◆ Dataset extract:
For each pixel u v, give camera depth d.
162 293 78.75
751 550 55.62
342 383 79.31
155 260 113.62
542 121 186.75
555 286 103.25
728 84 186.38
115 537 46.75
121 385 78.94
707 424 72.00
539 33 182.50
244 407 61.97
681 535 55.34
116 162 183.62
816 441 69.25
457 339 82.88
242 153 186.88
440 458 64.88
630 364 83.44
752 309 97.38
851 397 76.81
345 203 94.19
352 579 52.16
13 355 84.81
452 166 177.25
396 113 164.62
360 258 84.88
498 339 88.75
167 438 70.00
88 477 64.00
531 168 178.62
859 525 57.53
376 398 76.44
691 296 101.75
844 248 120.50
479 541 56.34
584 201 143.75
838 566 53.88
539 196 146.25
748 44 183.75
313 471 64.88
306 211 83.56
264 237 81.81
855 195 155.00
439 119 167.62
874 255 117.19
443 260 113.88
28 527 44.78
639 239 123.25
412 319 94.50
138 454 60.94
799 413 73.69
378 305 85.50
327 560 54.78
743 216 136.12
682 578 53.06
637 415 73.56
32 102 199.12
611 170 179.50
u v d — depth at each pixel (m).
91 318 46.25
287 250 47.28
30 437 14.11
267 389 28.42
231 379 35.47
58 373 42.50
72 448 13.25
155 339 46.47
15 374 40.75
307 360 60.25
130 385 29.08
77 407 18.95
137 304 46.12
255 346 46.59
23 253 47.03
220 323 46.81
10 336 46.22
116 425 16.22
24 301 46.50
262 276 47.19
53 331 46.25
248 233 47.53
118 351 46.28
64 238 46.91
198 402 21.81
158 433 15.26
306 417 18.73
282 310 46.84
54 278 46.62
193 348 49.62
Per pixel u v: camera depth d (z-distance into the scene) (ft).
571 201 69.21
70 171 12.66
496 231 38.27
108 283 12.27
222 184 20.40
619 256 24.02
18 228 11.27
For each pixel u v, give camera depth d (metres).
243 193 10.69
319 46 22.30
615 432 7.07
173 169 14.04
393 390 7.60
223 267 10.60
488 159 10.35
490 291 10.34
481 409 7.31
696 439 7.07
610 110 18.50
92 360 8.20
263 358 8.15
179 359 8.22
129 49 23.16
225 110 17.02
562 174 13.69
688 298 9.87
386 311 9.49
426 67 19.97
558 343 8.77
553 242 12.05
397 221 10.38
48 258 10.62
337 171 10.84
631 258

◆ Exercise description:
Nothing but a number should be given: the count of lines in the records that contain the word "camera".

◆ Response area:
3